Derrière ces montants, la structure de la collecte raconte elle aussi une évolution notable. Longtemps considérés comme à bout de souffle, les fonds en euros signent un retour remarqué avec une progression de 8 %. Dans le même temps, les unités de compte accélèrent davantage encore, affichant +13 %, preuve que la diversification n’est plus réservée aux profils les plus avertis. Sécurité et recherche de rendement avancent désormais de concert.
Pourquoi l’assurance-vie s’impose en 2025
La première explication tient à la perte d’attractivité des placements sans risque traditionnels. Avec un Livret A ramené à 1,5 %, une partie des épargnants a clairement changé de cap. À l’inverse, les fonds euros de l’assurance-vie, dont le rendement moyen avoisine désormais 2,65 %, retrouvent une place centrale dans les arbitrages patrimoniaux.
Mais le phénomène dépasse la simple comparaison de taux. Dans un environnement économique instable, l’assurance-vie coche plusieurs cases à la fois. Elle combine lisibilité, souplesse et adaptabilité, tout en laissant une marge de manœuvre aux épargnants selon leur horizon et leur tolérance au risque.
Sécurité du capital, particulièrement recherchée en période d’incertitude
Choix des supports, du plus prudent au plus dynamique
Souplesse de gestion, avec des arbitrages possibles sans contraintes excessives
Avantages successoraux, souvent décisifs dans les décisions de long terme
Une transformation profonde des habitudes d’épargne
L’attrait pour l’assurance-vie ne concerne plus seulement les patrimoines les plus élevés. Avec 20 millions de détenteurs pour 57 millions de contrats, le produit s’est imposé comme un pilier transversal de l’épargne française. Toutes les générations y trouvent désormais un outil adapté, du complément de précaution à la construction patrimoniale.
Ce mouvement s’accompagne d’un recul visible d’autres placements jugés trop liquides ou insuffisamment rémunérateurs. De plus en plus de foyers acceptent d’inscrire une partie de leur épargne dans un temps plus long, sans pour autant renoncer à une certaine disponibilité.
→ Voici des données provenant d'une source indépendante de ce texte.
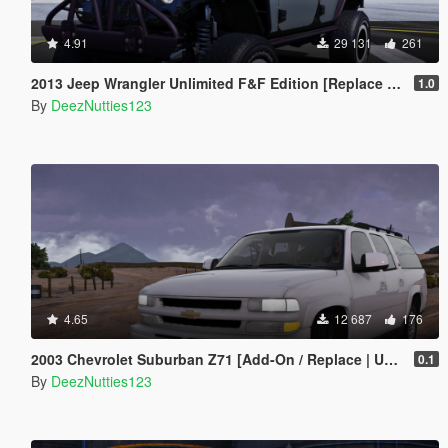
4.91
29 131
261
2013 Jeep Wrangler Unlimited F&F Edition [Replace | Unlocked | LODS | Template]
1.0
By
DeezNutties123
4.65
12 687
176
2003 Chevrolet Suburban Z71 [Add-On / Replace | Unlocked]
0.1
By
DeezNutties123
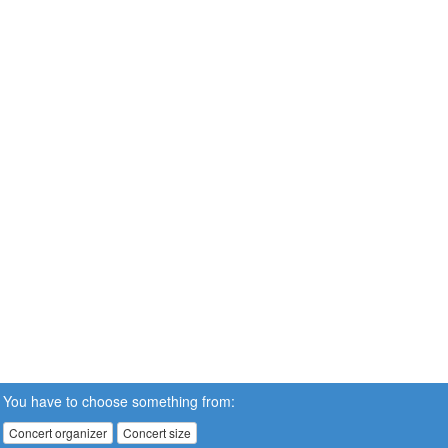
You have to choose something from:
Concert organizer
Concert size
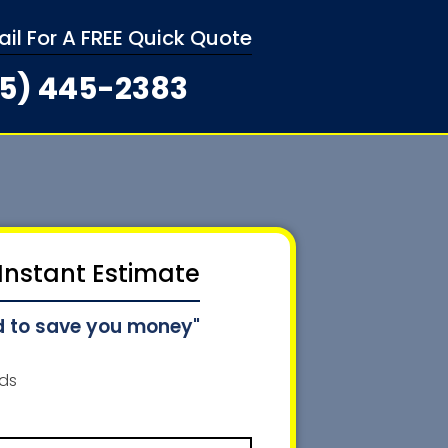
mail For A FREE Quick Quote
5) 445-2383
 Instant Estimate
d to save you money"
lds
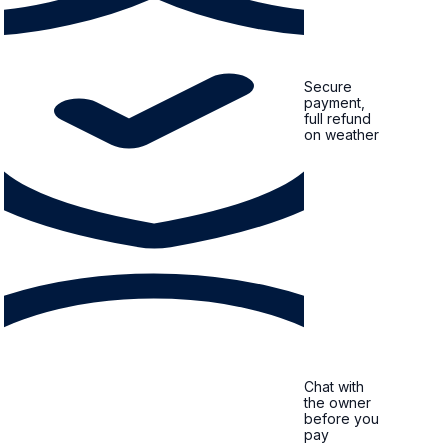
Secure
payment,
full refund
on weather
Chat with
the owner
before you
pay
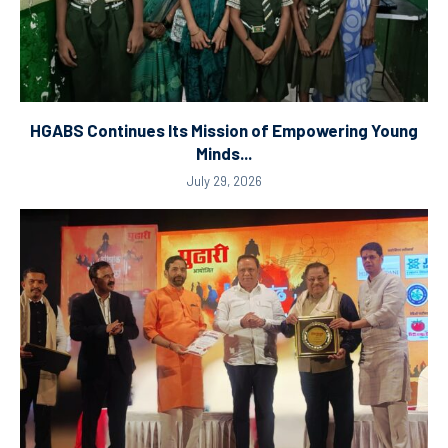
HGABS Continues Its Mission of Empowering Young
Minds...
July 29, 2026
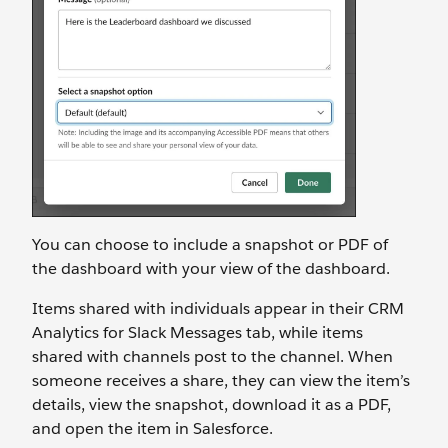
You can choose to include a snapshot or PDF of
the dashboard with your view of the dashboard.
Items shared with individuals appear in their CRM
Analytics for Slack Messages tab, while items
shared with channels post to the channel. When
someone receives a share, they can view the item’s
details, view the snapshot, download it as a PDF,
and open the item in Salesforce.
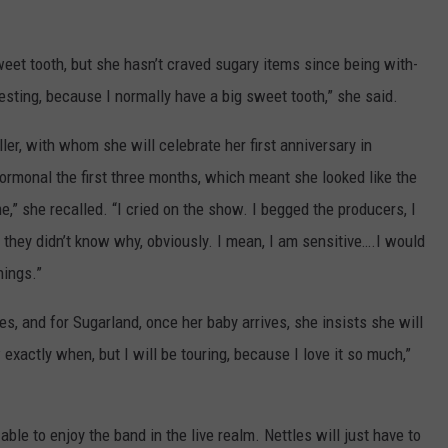
weet tooth, but she hasn’t craved sugary items since being with-
eresting, because I normally have a big sweet tooth,” she said.
er, with whom she will celebrate her first anniversary in
monal the first three months, which meant she looked like the
e,” she recalled. “I cried on the show. I begged the producers, I
d they didn’t know why, obviously. I mean, I am sensitive….I would
hings.”
les, and for Sugarland, once her baby arrives, she insists she will
w exactly when, but I will be touring, because I love it so much,”
 able to enjoy the band in the live realm. Nettles will just have to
Les seniors et les aidants familiaux figurent parmi les publics les plus concernés, entre sécurisation du présent et préparation de la transmission.
Le PER, autre grand gagnant de l’année
En parallèle, les Plans d’Épargne Retraite connaissent une dynamique spectaculaire. Plus de 20 milliards d’euros collectés et près de 8 millions de contrats ouverts témoignent d’une inquiétude diffuse autour du financement de la retraite et de l’allongement de la durée de vie.
Le PER s’inscrit de plus en plus comme un complément naturel à l’assurance-vie. Là où cette dernière séduit par sa souplesse et sa disponibilité, le PER attire par sa logique long terme et ses avantages fiscaux. Loin de s’opposer, les deux dispositifs s’imbriquent dans des stratégies patrimoniales plus structurées, pensées sur plusieurs décennies.
Cette complémentarité reflète une prise de conscience plus large. L’épargne n’est plus seulement une réserve, mais un levier stratégique pour absorber les aléas, financer des projets et préparer l’après-vie active.
Un marché en recomposition durable
Tout indique que l’engouement observé en 2025 n’a rien d’un feu de paille. Les encours dépassent désormais 2 100 milliards d’euros, tandis que la stabilisation des rendements rassure les nouveaux entrants. À cela s’ajoutent des évolutions de fond, entre digitalisation, accompagnement personnalisé et renouvellement des offres.
La question n’est plus de savoir si l’assurance-vie conservera son statut central, mais comment la collecte se répartira à l’avenir entre supports sécurisés et dynamiques. Cette ligne de fracture constituera l’un des principaux indicateurs à surveiller, à mesure que les épargnants affinent leurs arbitrages dans un paysage financier en mutation.